***** Provided records

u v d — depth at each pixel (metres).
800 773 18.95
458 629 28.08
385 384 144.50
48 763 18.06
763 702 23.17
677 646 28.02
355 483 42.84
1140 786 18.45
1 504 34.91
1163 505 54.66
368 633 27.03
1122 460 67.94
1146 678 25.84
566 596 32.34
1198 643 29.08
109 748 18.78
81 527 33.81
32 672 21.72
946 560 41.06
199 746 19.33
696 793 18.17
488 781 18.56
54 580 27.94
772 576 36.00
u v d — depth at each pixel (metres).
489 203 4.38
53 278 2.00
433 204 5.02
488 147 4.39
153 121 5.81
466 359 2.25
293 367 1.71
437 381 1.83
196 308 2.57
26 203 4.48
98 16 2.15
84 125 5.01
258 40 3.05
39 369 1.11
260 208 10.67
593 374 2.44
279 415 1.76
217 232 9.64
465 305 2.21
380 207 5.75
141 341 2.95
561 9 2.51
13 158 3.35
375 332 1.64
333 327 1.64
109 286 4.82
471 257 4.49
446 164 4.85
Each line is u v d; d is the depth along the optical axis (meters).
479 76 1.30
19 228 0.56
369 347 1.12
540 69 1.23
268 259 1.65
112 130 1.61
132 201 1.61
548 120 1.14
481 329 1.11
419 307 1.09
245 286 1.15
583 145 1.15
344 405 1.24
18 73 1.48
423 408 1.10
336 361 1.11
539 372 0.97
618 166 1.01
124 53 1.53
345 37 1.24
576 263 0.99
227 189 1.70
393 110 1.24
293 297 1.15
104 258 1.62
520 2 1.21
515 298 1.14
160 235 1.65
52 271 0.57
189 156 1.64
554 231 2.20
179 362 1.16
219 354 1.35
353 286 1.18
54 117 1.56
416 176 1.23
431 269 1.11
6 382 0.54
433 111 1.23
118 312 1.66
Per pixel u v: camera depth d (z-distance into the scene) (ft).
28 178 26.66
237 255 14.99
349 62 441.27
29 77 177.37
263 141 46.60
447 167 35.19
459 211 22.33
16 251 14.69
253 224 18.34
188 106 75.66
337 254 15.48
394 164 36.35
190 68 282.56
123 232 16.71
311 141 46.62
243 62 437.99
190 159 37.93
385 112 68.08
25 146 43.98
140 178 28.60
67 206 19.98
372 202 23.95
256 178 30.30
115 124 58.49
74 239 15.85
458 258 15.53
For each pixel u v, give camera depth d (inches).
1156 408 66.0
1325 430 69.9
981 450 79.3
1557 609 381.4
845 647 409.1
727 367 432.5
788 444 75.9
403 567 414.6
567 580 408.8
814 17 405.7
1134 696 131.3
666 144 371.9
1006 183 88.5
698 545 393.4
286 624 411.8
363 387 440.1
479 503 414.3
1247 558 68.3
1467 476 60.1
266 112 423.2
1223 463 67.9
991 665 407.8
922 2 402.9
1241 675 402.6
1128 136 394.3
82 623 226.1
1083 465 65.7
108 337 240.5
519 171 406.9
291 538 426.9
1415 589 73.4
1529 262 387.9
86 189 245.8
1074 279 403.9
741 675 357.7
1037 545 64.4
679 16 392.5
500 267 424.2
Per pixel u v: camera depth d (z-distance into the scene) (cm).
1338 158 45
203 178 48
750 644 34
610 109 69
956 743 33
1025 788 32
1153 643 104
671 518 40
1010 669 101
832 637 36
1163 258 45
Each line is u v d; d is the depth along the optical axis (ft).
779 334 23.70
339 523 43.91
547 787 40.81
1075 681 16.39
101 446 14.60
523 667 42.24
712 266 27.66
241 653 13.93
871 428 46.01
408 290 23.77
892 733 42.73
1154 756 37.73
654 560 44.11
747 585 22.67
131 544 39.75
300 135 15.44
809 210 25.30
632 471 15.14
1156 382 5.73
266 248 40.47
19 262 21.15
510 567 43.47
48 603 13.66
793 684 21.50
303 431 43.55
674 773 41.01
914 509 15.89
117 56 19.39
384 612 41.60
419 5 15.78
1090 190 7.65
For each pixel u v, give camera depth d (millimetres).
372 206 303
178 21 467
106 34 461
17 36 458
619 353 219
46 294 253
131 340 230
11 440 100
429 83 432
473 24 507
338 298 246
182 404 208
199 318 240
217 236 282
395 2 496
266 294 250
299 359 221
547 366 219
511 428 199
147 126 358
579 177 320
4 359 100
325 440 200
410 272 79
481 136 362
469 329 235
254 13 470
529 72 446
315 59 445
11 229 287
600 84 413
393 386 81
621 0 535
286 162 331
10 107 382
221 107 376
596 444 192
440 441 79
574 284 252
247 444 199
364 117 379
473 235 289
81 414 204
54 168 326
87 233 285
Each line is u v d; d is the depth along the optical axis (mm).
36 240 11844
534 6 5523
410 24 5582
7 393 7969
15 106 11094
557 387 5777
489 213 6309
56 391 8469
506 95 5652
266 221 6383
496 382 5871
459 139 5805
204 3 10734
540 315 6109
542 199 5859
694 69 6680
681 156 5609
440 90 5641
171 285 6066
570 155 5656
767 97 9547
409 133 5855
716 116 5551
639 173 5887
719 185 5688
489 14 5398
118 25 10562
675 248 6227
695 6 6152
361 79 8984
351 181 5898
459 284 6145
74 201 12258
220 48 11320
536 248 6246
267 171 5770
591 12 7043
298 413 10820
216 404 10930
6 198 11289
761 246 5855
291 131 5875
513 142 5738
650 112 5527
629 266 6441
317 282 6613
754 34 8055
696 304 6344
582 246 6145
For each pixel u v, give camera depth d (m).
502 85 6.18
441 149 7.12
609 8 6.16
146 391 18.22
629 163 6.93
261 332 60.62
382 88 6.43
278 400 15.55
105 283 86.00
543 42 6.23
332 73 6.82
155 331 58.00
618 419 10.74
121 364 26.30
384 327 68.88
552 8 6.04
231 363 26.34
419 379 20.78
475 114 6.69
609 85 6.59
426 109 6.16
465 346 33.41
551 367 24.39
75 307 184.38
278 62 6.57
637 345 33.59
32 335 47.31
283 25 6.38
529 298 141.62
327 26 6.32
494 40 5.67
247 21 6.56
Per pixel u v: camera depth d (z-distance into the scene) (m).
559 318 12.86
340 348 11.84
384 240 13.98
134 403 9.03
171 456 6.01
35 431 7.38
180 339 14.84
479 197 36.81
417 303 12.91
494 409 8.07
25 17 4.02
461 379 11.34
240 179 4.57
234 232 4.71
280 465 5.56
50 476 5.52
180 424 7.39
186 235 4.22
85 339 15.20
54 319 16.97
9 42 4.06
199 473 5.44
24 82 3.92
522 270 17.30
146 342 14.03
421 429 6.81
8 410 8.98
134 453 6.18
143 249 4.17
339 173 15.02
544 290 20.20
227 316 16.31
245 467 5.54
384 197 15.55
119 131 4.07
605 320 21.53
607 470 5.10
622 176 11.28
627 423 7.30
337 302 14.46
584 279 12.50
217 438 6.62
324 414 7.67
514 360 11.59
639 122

**********

**The task**
Output every record above, exactly as written.

**Solution for this problem**
u v d — depth at each pixel (metres).
800 773 18.95
458 629 28.08
385 384 144.50
48 763 18.06
763 702 23.17
677 646 28.02
355 483 42.84
1140 786 18.45
1 504 34.91
1163 505 54.66
368 633 27.03
1122 460 67.94
1146 678 25.84
566 596 32.34
1198 643 29.08
109 748 18.78
81 527 33.81
32 672 21.72
946 560 41.06
199 746 19.33
696 793 18.17
488 781 18.56
54 580 27.94
772 576 36.00
u v d — depth at each pixel (metres).
489 203 4.38
53 278 2.00
433 204 5.02
488 147 4.39
153 121 5.81
466 359 2.25
293 367 1.71
437 381 1.83
196 308 2.57
26 203 4.48
98 16 2.15
84 125 5.01
258 40 3.05
39 369 1.11
260 208 10.67
593 374 2.44
279 415 1.76
217 232 9.64
465 305 2.21
380 207 5.75
141 341 2.95
561 9 2.51
13 158 3.35
375 332 1.64
333 327 1.64
109 286 4.82
471 257 4.49
446 164 4.85
Each line is u v d; d is the depth along the optical axis (meters).
479 76 1.30
19 228 0.56
369 347 1.12
540 69 1.23
268 259 1.65
112 130 1.61
132 201 1.61
548 120 1.14
481 329 1.11
419 307 1.09
245 286 1.15
583 145 1.15
344 405 1.24
18 73 1.48
423 408 1.10
336 361 1.11
539 372 0.97
618 166 1.01
124 53 1.53
345 37 1.24
576 263 0.99
227 189 1.70
393 110 1.24
293 297 1.15
104 258 1.62
520 2 1.21
515 298 1.14
160 235 1.65
52 271 0.57
189 156 1.64
554 231 2.20
179 362 1.16
219 354 1.35
353 286 1.18
54 117 1.56
416 176 1.23
431 269 1.11
6 382 0.54
433 111 1.23
118 312 1.66
Per pixel u v: camera depth d (z-distance into the scene) (ft).
28 178 26.66
237 255 14.99
349 62 441.27
29 77 177.37
263 141 46.60
447 167 35.19
459 211 22.33
16 251 14.69
253 224 18.34
188 106 75.66
337 254 15.48
394 164 36.35
190 68 282.56
123 232 16.71
311 141 46.62
243 62 437.99
190 159 37.93
385 112 68.08
25 146 43.98
140 178 28.60
67 206 19.98
372 202 23.95
256 178 30.30
115 124 58.49
74 239 15.85
458 258 15.53
For each pixel u v, give camera depth d (inches).
1156 408 66.0
1325 430 69.9
981 450 79.3
1557 609 381.4
845 647 409.1
727 367 432.5
788 444 75.9
403 567 414.6
567 580 408.8
814 17 405.7
1134 696 131.3
666 144 371.9
1006 183 88.5
698 545 393.4
286 624 411.8
363 387 440.1
479 503 414.3
1247 558 68.3
1467 476 60.1
266 112 423.2
1223 463 67.9
991 665 407.8
922 2 402.9
1241 675 402.6
1128 136 394.3
82 623 226.1
1083 465 65.7
108 337 240.5
519 171 406.9
291 538 426.9
1415 589 73.4
1529 262 387.9
86 189 245.8
1074 279 403.9
741 675 357.7
1037 545 64.4
679 16 392.5
500 267 424.2
Per pixel u v: camera depth d (z-distance into the scene) (cm).
1338 158 45
203 178 48
750 644 34
610 109 69
956 743 33
1025 788 32
1153 643 104
671 518 40
1010 669 101
832 637 36
1163 258 45
Each line is u v d; d is the depth along the optical axis (ft).
779 334 23.70
339 523 43.91
547 787 40.81
1075 681 16.39
101 446 14.60
523 667 42.24
712 266 27.66
241 653 13.93
871 428 46.01
408 290 23.77
892 733 42.73
1154 756 37.73
654 560 44.11
747 585 22.67
131 544 39.75
300 135 15.44
809 210 25.30
632 471 15.14
1156 382 5.73
266 248 40.47
19 262 21.15
510 567 43.47
48 603 13.66
793 684 21.50
303 431 43.55
674 773 41.01
914 509 15.89
117 56 19.39
384 612 41.60
419 5 15.78
1090 190 7.65
For each pixel u v, give camera depth d (millimetres).
372 206 303
178 21 467
106 34 461
17 36 458
619 353 219
46 294 253
131 340 230
11 440 100
429 83 432
473 24 507
338 298 246
182 404 208
199 318 240
217 236 282
395 2 496
266 294 250
299 359 221
547 366 219
511 428 199
147 126 358
579 177 320
4 359 100
325 440 200
410 272 79
481 136 362
469 329 235
254 13 470
529 72 446
315 59 445
11 229 287
600 84 413
393 386 81
621 0 535
286 162 331
10 107 382
221 107 376
596 444 192
440 441 79
574 284 252
247 444 199
364 117 379
473 235 289
81 414 204
54 168 326
87 233 285
Each line is u v d; d is the depth along the optical axis (mm).
36 240 11844
534 6 5523
410 24 5582
7 393 7969
15 106 11094
557 387 5777
489 213 6309
56 391 8469
506 95 5652
266 221 6383
496 382 5871
459 139 5805
204 3 10734
540 315 6109
542 199 5859
694 69 6680
681 156 5609
440 90 5641
171 285 6066
570 155 5656
767 97 9547
409 133 5855
716 116 5551
639 173 5887
719 185 5688
489 14 5398
118 25 10562
675 248 6227
695 6 6152
361 79 8984
351 181 5898
459 284 6145
74 201 12258
220 48 11320
536 248 6246
267 171 5770
591 12 7043
298 413 10820
216 404 10930
6 198 11289
761 246 5855
291 131 5875
513 142 5738
650 112 5527
629 266 6441
317 282 6613
754 34 8055
696 304 6344
582 246 6145
For each pixel u v, give camera depth d (m).
502 85 6.18
441 149 7.12
609 8 6.16
146 391 18.22
629 163 6.93
261 332 60.62
382 88 6.43
278 400 15.55
105 283 86.00
543 42 6.23
332 73 6.82
155 331 58.00
618 419 10.74
121 364 26.30
384 327 68.88
552 8 6.04
231 363 26.34
419 379 20.78
475 114 6.69
609 85 6.59
426 109 6.16
465 346 33.41
551 367 24.39
75 307 184.38
278 62 6.57
637 345 33.59
32 335 47.31
283 25 6.38
529 298 141.62
327 26 6.32
494 40 5.67
247 21 6.56
Per pixel u v: camera depth d (z-distance into the scene) (m).
559 318 12.86
340 348 11.84
384 240 13.98
134 403 9.03
171 456 6.01
35 431 7.38
180 339 14.84
479 197 36.81
417 303 12.91
494 409 8.07
25 17 4.02
461 379 11.34
240 179 4.57
234 232 4.71
280 465 5.56
50 476 5.52
180 424 7.39
186 235 4.22
85 339 15.20
54 319 16.97
9 42 4.06
199 473 5.44
24 82 3.92
522 270 17.30
146 342 14.03
421 429 6.81
8 410 8.98
134 453 6.18
143 249 4.17
339 173 15.02
544 290 20.20
227 316 16.31
245 467 5.54
384 197 15.55
119 131 4.07
605 320 21.53
607 470 5.10
622 176 11.28
627 423 7.30
337 302 14.46
584 279 12.50
217 438 6.62
324 414 7.67
514 360 11.59
639 122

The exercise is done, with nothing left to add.